» **Deine Aufgabe**
Bring alle Zeilen der folgenden Datensätze in eine nummerierte Liste und lass dabei Leerzeilen weg. Die Bilder gehören nicht in die Antwort.

» **Vorliegendes Material**
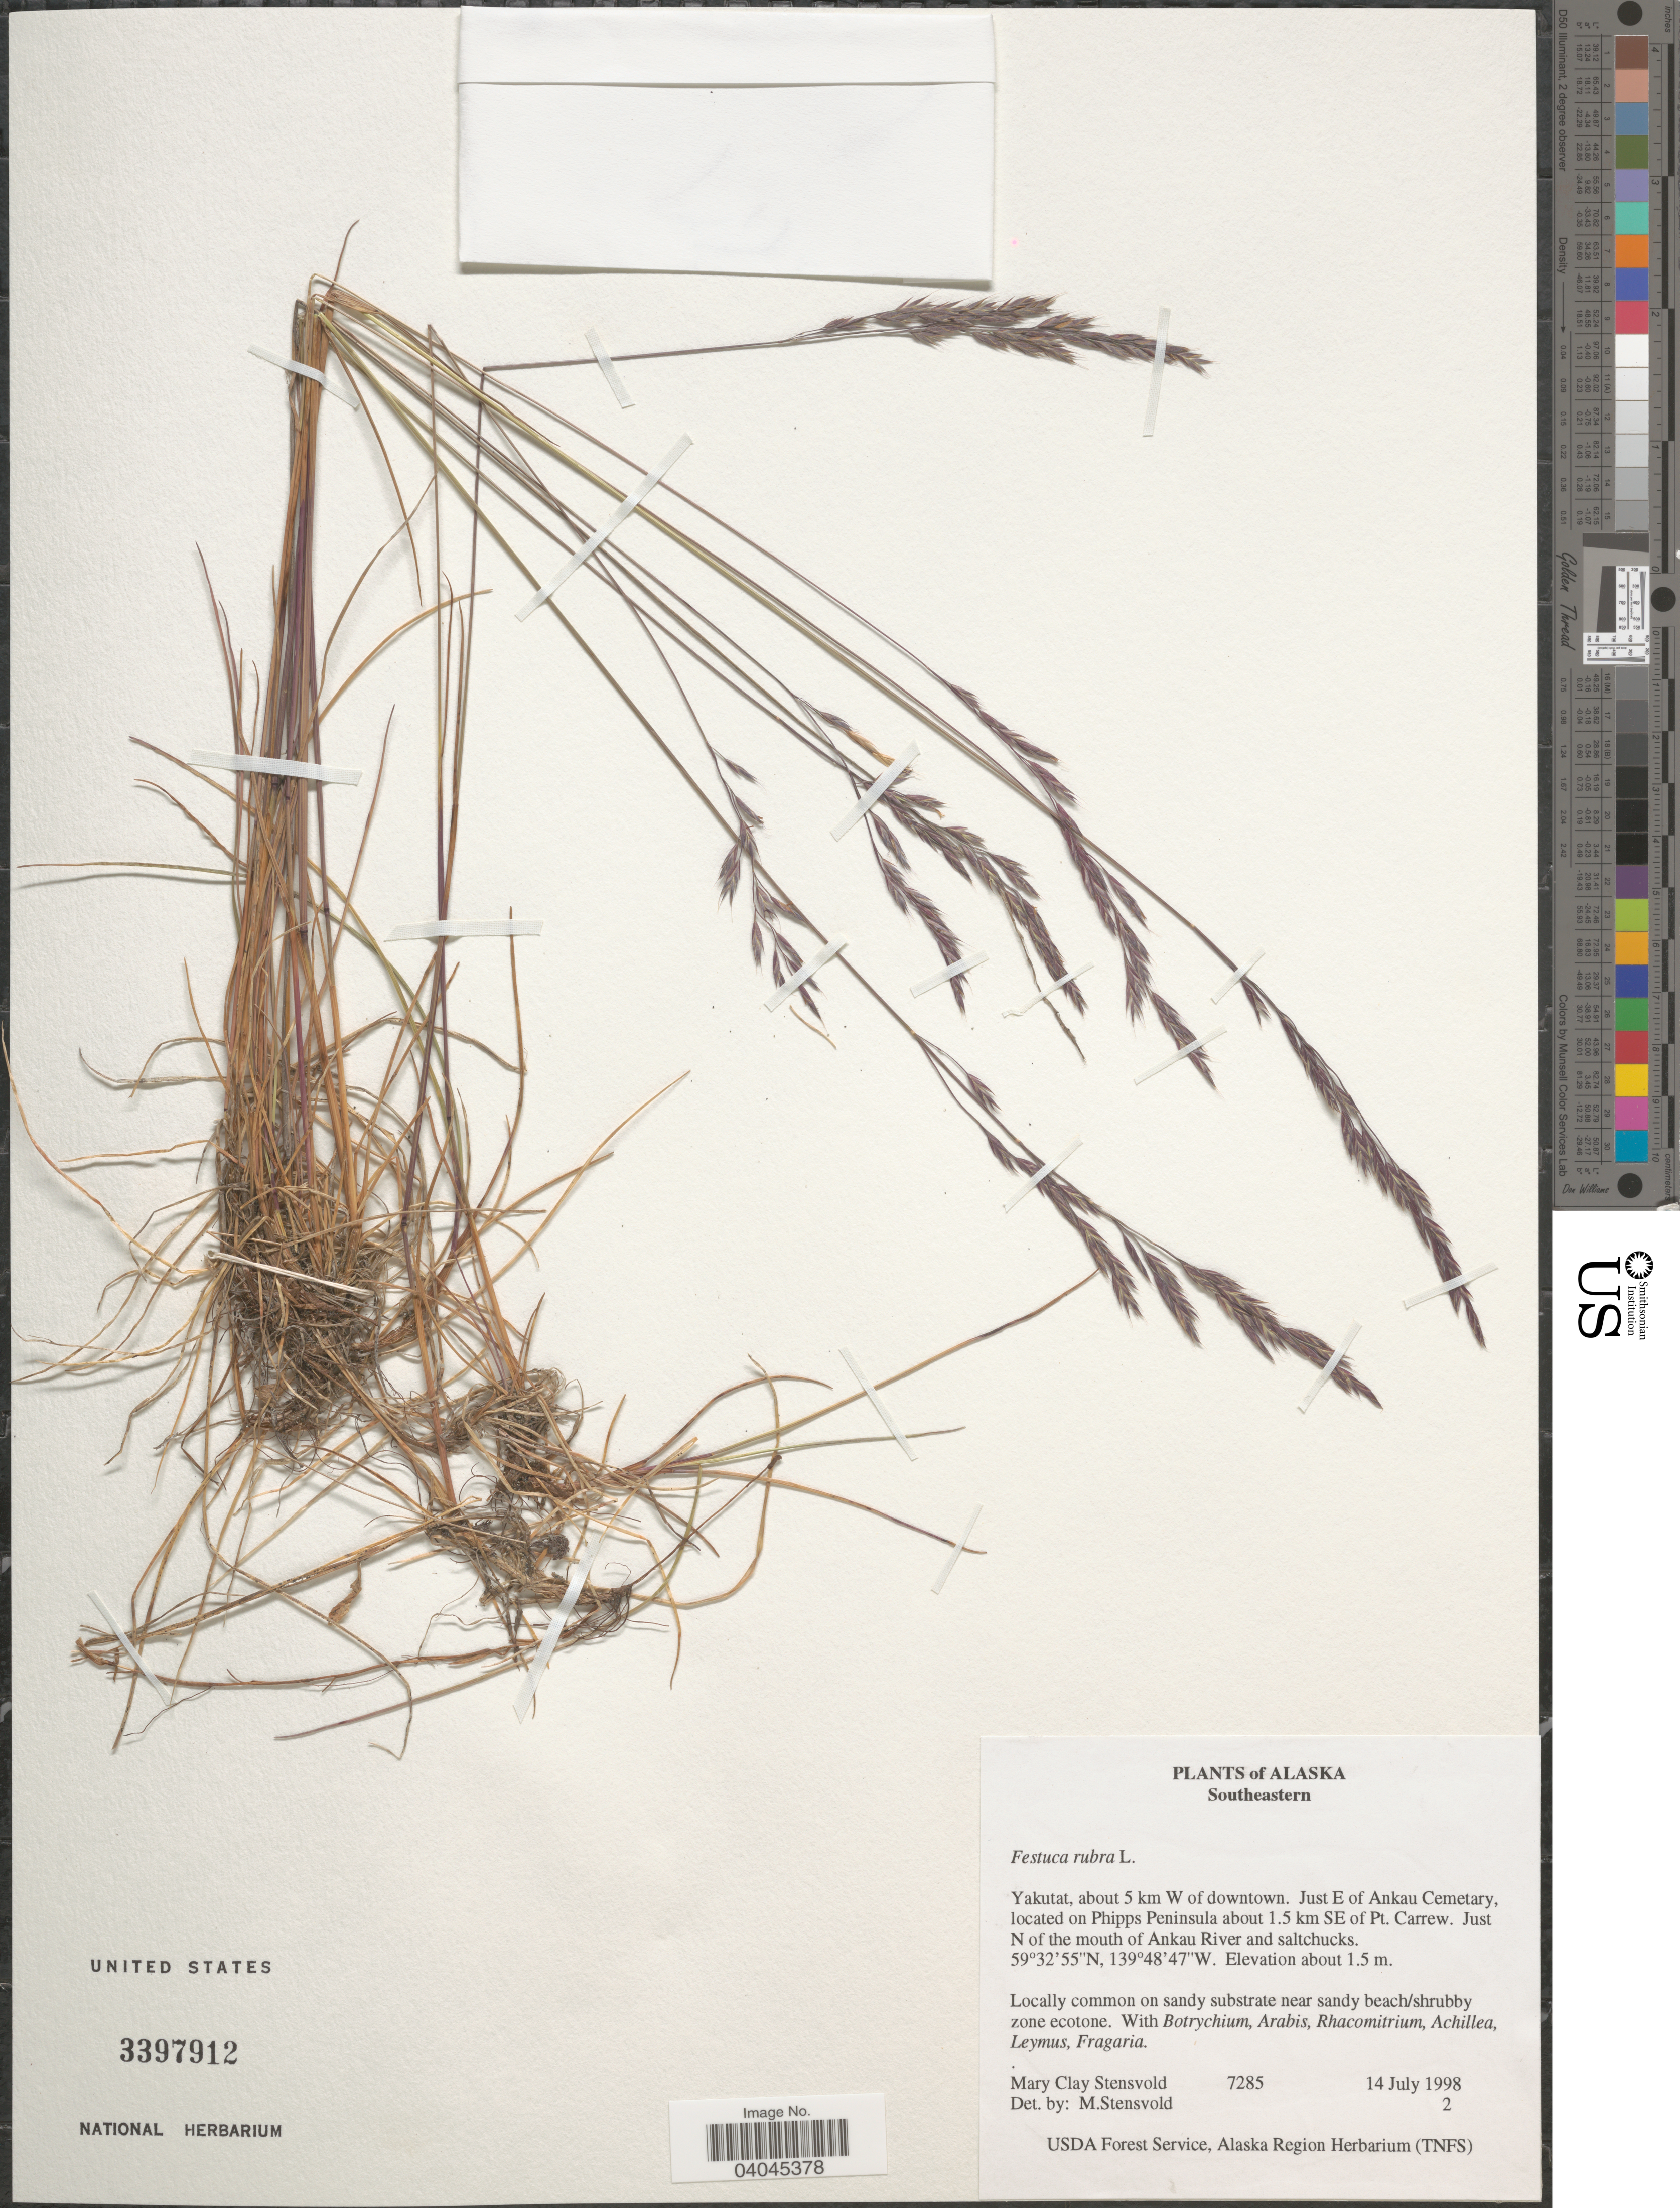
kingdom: Plantae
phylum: Tracheophyta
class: Liliopsida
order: Poales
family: Poaceae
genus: Festuca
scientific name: Festuca rubra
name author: L.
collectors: M. Stensvold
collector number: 7285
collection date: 1998-07-14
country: United States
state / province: Alaska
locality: Southeastern. Yakutat, about 5 km W of downtown. Just E of Ankau Cemetary, located on Phipps Peninsula about 1.5 km SE of Pt. Carrew. Just N of the mouth of Ankau River and saltchucks.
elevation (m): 1.5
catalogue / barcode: US 3397912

» **Lösung**
1. kingdom: Plantae
2. phylum: Tracheophyta
3. class: Liliopsida
4. order: Poales
5. family: Poaceae
6. genus: Festuca
7. scientific name: Festuca rubra
8. name author: L.
9. collectors: M. Stensvold
10. collector number: 7285
11. collection date: 1998-07-14
12. country: United States
13. state / province: Alaska
14. locality: Southeastern. Yakutat, about 5 km W of downtown. Just E of Ankau Cemetary, located on Phipps Peninsula about 1.5 km SE of Pt. Carrew. Just N of the mouth of Ankau River and saltchucks.
15. elevation (m): 1.5
16. catalogue / barcode: US 3397912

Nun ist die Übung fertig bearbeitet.